**Task goal:** In the listing that follows, locate the line containing "and connection. |" and the line containing "quality intended. |". Retype exactly those two lines and every line between them, and nothing more.

**Data to use:**

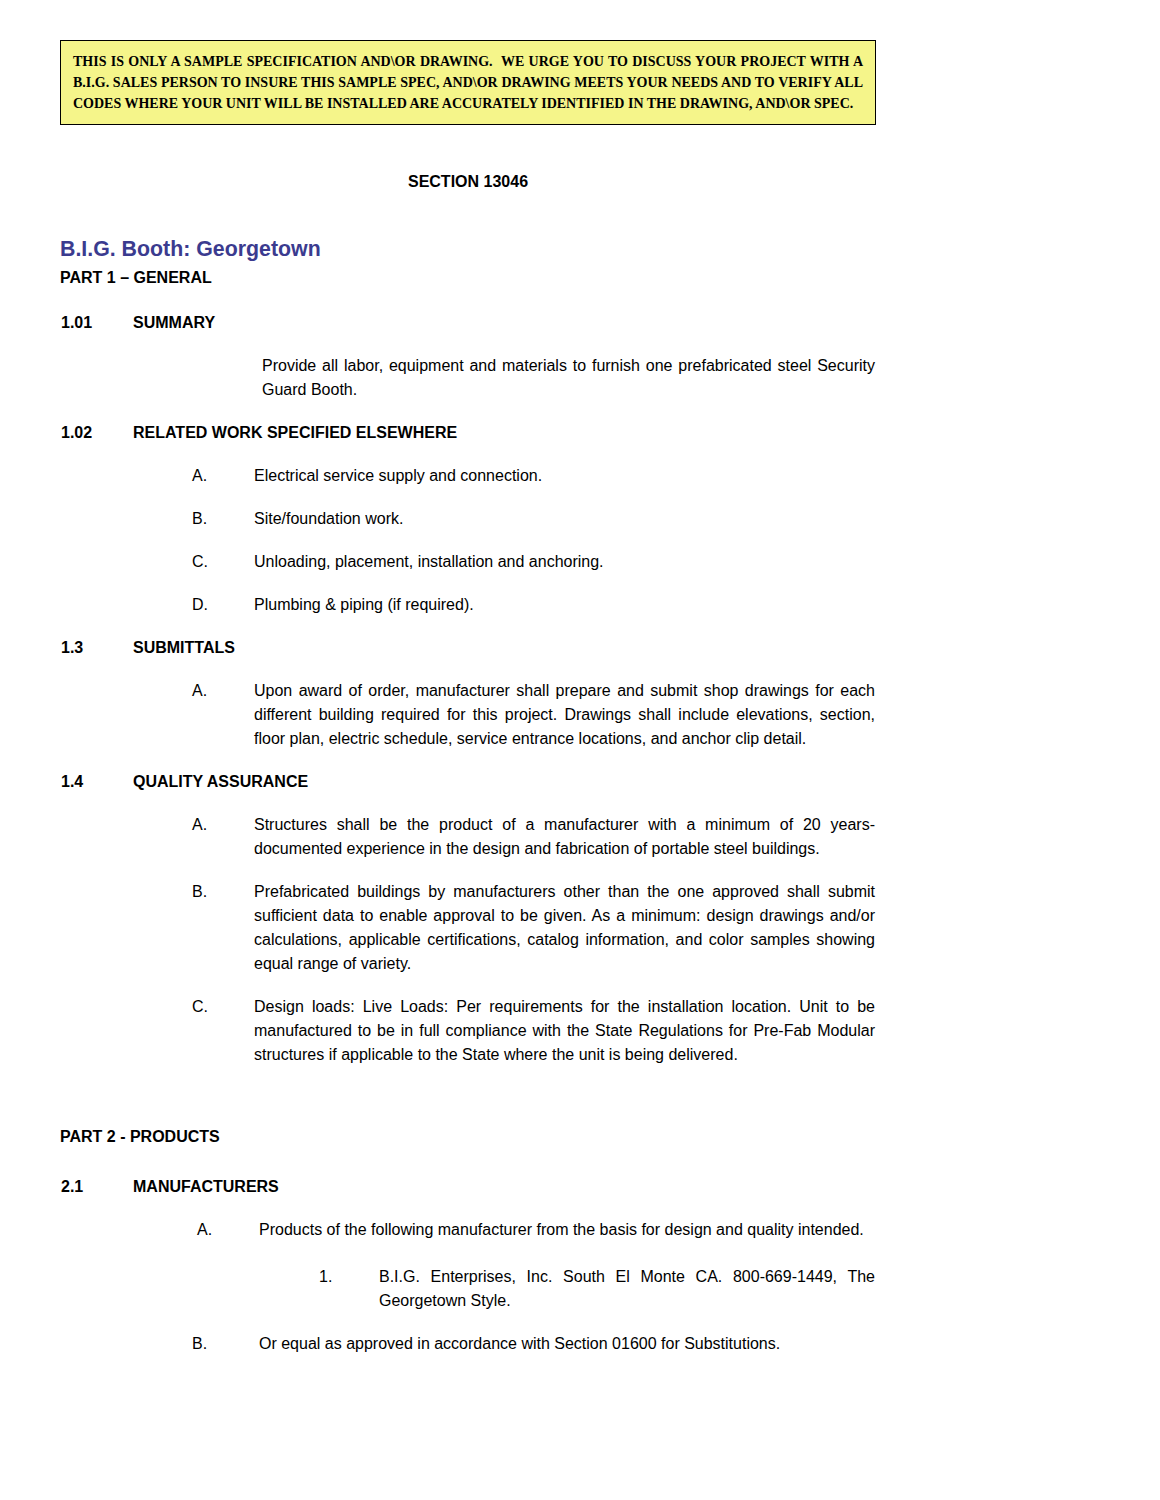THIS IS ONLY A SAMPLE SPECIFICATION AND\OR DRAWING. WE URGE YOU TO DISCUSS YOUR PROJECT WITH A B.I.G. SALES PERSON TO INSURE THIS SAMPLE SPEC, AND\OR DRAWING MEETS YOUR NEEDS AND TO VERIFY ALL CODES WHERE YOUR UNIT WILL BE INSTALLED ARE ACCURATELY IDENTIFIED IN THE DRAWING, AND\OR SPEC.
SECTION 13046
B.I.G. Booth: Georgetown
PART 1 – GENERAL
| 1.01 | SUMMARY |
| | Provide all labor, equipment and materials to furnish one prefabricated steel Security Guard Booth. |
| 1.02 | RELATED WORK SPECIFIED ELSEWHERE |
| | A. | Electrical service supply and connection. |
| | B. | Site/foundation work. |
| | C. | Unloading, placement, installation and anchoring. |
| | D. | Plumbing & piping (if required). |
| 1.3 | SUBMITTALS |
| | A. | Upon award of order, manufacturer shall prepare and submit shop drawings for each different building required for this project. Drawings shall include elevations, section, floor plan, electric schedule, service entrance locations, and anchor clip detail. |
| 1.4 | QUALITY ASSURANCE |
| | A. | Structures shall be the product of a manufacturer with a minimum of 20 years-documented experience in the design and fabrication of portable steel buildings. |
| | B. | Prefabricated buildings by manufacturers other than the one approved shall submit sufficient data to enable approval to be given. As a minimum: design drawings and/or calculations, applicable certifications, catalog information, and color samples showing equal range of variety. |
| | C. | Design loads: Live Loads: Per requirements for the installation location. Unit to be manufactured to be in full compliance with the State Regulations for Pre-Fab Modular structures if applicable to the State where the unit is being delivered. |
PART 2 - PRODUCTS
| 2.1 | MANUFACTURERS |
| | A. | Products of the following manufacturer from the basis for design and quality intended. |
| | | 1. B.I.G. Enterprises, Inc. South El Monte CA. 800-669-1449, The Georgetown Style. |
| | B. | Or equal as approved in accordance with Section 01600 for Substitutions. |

**Completed task:**
| | A. | Electrical service supply and connection. |
| | B. | Site/foundation work. |
| | C. | Unloading, placement, installation and anchoring. |
| | D. | Plumbing & piping (if required). |
| 1.3 | SUBMITTALS |
| | A. | Upon award of order, manufacturer shall prepare and submit shop drawings for each different building required for this project. Drawings shall include elevations, section, floor plan, electric schedule, service entrance locations, and anchor clip detail. |
| 1.4 | QUALITY ASSURANCE |
| | A. | Structures shall be the product of a manufacturer with a minimum of 20 years-documented experience in the design and fabrication of portable steel buildings. |
| | B. | Prefabricated buildings by manufacturers other than the one approved shall submit sufficient data to enable approval to be given. As a minimum: design drawings and/or calculations, applicable certifications, catalog information, and color samples showing equal range of variety. |
| | C. | Design loads: Live Loads: Per requirements for the installation location. Unit to be manufactured to be in full compliance with the State Regulations for Pre-Fab Modular structures if applicable to the State where the unit is being delivered. |
PART 2 - PRODUCTS
| 2.1 | MANUFACTURERS |
| | A. | Products of the following manufacturer from the basis for design and quality intended. |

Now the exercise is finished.